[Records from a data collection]
□ □ □ □ □
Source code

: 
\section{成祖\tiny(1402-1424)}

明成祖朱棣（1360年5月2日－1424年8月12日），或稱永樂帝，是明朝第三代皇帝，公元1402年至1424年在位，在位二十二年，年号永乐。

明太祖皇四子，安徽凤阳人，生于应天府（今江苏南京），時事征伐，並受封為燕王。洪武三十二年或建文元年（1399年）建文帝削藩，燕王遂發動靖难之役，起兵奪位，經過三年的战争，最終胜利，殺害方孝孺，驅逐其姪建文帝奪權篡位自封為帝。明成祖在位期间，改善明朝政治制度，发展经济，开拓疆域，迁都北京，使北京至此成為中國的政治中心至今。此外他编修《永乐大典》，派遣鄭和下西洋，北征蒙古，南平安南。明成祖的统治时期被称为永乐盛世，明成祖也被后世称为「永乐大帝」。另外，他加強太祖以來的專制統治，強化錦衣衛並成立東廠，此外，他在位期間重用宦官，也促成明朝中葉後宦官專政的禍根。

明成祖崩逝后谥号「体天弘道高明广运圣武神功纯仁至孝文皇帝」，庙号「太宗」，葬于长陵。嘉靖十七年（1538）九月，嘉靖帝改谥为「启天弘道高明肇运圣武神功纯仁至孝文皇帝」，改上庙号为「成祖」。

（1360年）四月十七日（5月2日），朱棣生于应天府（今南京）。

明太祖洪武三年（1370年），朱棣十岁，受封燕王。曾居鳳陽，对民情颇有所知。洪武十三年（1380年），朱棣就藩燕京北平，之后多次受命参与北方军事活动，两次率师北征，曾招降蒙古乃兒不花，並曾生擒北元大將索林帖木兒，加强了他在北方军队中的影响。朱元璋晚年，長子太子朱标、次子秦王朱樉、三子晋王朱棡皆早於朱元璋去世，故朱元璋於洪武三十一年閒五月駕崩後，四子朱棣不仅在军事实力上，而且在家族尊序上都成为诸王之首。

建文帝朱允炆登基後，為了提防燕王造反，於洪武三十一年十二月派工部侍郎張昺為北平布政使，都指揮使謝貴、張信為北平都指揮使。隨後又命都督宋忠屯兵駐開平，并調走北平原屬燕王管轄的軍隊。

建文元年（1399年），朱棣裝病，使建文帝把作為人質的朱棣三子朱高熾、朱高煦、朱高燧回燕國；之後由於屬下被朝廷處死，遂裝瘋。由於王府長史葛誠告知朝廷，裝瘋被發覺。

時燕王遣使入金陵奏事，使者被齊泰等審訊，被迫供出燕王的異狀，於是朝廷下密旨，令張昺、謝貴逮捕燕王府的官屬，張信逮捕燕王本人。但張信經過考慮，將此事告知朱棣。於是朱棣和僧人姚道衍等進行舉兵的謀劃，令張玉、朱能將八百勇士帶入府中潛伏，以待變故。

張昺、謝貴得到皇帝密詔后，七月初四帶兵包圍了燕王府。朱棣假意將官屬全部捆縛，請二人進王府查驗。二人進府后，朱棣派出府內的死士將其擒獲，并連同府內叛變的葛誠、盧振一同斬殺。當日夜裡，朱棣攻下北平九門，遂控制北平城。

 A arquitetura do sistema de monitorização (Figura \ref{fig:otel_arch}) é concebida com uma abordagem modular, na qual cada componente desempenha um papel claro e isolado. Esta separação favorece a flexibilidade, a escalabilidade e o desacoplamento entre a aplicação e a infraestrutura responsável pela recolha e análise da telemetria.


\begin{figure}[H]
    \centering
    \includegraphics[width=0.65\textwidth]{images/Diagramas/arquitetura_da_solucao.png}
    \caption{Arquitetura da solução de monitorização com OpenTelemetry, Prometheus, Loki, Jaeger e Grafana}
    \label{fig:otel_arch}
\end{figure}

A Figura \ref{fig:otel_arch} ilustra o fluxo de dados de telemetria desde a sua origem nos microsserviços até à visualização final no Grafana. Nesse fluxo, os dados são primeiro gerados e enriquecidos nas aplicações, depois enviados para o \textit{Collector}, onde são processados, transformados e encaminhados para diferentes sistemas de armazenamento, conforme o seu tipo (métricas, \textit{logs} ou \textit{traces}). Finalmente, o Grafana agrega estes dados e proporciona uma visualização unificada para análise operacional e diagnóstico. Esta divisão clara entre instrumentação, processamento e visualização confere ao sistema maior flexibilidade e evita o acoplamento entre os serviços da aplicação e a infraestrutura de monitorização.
□ □ □ □ □
In the data above, find the line with "明太祖皇四子，安徽凤阳人，生" and the line with "明成祖崩逝后谥号「体天弘道高". Retype both, plus every line between them, exactly.

明太祖皇四子，安徽凤阳人，生于应天府（今江苏南京），時事征伐，並受封為燕王。洪武三十二年或建文元年（1399年）建文帝削藩，燕王遂發動靖难之役，起兵奪位，經過三年的战争，最終胜利，殺害方孝孺，驅逐其姪建文帝奪權篡位自封為帝。明成祖在位期间，改善明朝政治制度，发展经济，开拓疆域，迁都北京，使北京至此成為中國的政治中心至今。此外他编修《永乐大典》，派遣鄭和下西洋，北征蒙古，南平安南。明成祖的统治时期被称为永乐盛世，明成祖也被后世称为「永乐大帝」。另外，他加強太祖以來的專制統治，強化錦衣衛並成立東廠，此外，他在位期間重用宦官，也促成明朝中葉後宦官專政的禍根。

明成祖崩逝后谥号「体天弘道高明广运圣武神功纯仁至孝文皇帝」，庙号「太宗」，葬于长陵。嘉靖十七年（1538）九月，嘉靖帝改谥为「启天弘道高明肇运圣武神功纯仁至孝文皇帝」，改上庙号为「成祖」。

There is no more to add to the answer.